Aber auch die relativ privilegierten Teile der Gruppe, die nicht selten auch als Unterdrücker oder Träger rückständiger Bewusstseinsformen in Erscheinung treten, müssen natürlich in die Verantwortung genommen werden. Dabei reicht es im Kampf gegen Sexismus beispielsweise nicht aus, sich mit feministischer Theorie auszukennen. Sexistische Verhaltensmuster spiegeln sich nämlich trotzdem in dem Handeln linker Männer allzu oft wider. Deshalb müssen sich Männer über ihr eigenes unterdrückerisches Verhalten bewusst werden und aktiv dagegen ankämpfen. Deshalb haben wir damit begonnen, antisexistische Männertreffen abzuhalten. Auf diesen Treffen sollen Männer ihre Sozialisierung und ihr eigenes Verhalten kritisch analysieren. So kann z. B. das Bewusstsein geschärft werden, inwiefern Blicke bereits als sexuelle Belästigung wahrgenommen, ob Frauen häufiger unterbrochen oder ob die Vorschläge von Frauen und anderen unterdrückten Schichten genauso ernst genommen werden wie die der Männer. Diesen Prozess können Frauen natürlich aufgrund ihrer eigenen Erfahrung mit dieser Unterdrückung, wenn nötig, kritisch unterstützen. Vor allem aber geht es auch darum, nicht nur Bewusstsein für eigenes Verhalten zu schärfen, sondern vor allem die eigene Praxis in gesellschaftlichen Auseinandersetzungen, im Kampf gegen Sexismus und andere Formen der Unterdrückung im Betrieb, an der Uni, an der Schule zu entwickeln.

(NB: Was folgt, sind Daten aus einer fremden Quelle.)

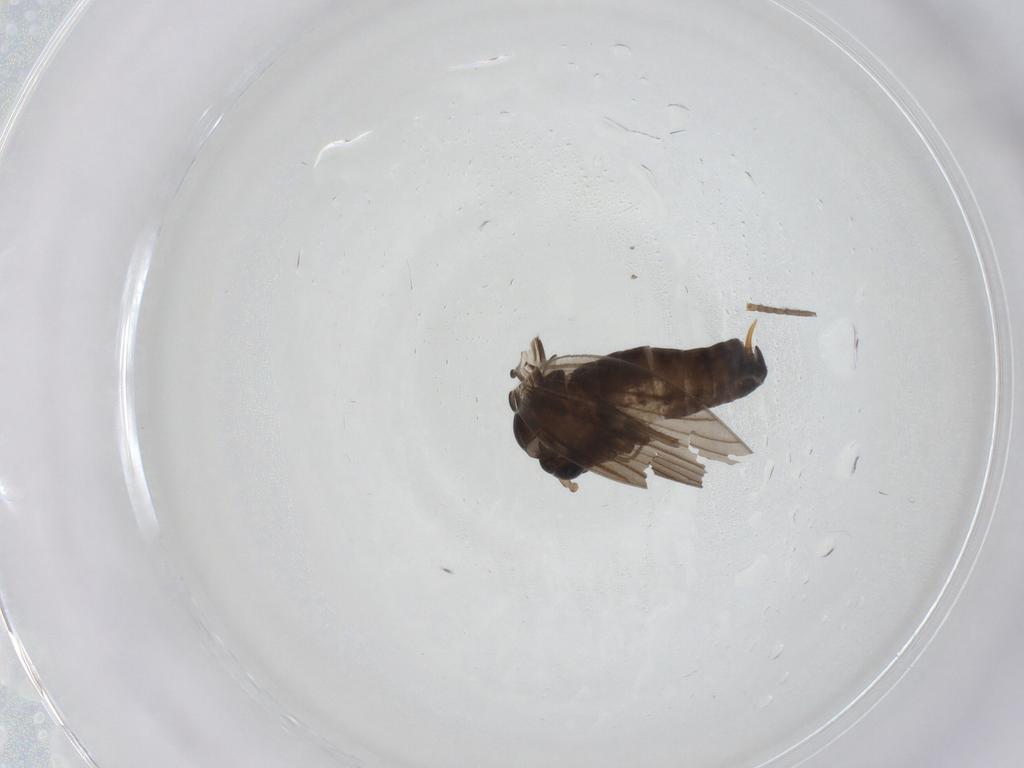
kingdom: Animalia
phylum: Arthropoda
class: Insecta
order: Diptera
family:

Der Kampf gegen Unterdrückung in der eigenen Organisation sollte einen wichtigen Stellenwert einnehmen. Erstens wollen wir eine Welt schaffen, die frei von Unterdrückung ist. Das bedeutet aber auch, dass RevolutionärInnen zu bewussten VorkämpferInnen gegen alle Formen der Unterdrückung erzogen werden. Das ist zwar in erste Linie eine politische Frage, aber es gehört auch dazu, selbst zu lernen, die Anliegen, die Sprache von Unterdrückten aufzunehmen und zu unterstützen. Wenn eine Organisation ihre Mitglieder nicht aktiv und immer wieder darauf vorbereitet, wird sie auch unfähig sein, die ArbeiterInnenbewegung und die Gesellschaft insgesamt zu verändern. Zweitens können wir nur so den unterdrückten Schichten in der kapitalistischen Gesellschaft eine politische Organisation bieten, in der ihre Unterdrückung, wenn auch nicht aufgehoben, so zumindest gemindert ist und aktiv bekämpft wird.

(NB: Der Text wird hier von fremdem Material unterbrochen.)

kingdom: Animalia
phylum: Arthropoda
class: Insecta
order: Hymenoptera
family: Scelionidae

Drittens kann und muss jedoch eine revolutionäre Organisation besonders Unterdrückten die Möglichkeit geben, sich zu politischen AktivistInnen zu entwickeln und den Klassenkampf in ihrem Sinne mitzuprägen. Nur so werden RevolutionärInnen Zugang zu diesen Schichten erhalten, von ihnen lernen und gemeinsam unterdrückerische Verhaltensweisen und die Verhältnisse, die sie hervorbringen, bekämpfen können. Mithilfe der GenossInnen aus verschiedenen unterdrückten Schichten kann das revolutionäre Programm weiter ausgearbeitet, bereichert und konkretisiert werden, so dass sichergestellt wird, dass es der gesamten ArbeiterInnenklasse entspricht (und nicht unbewusst an deren privilegierte Teile angepasst wird).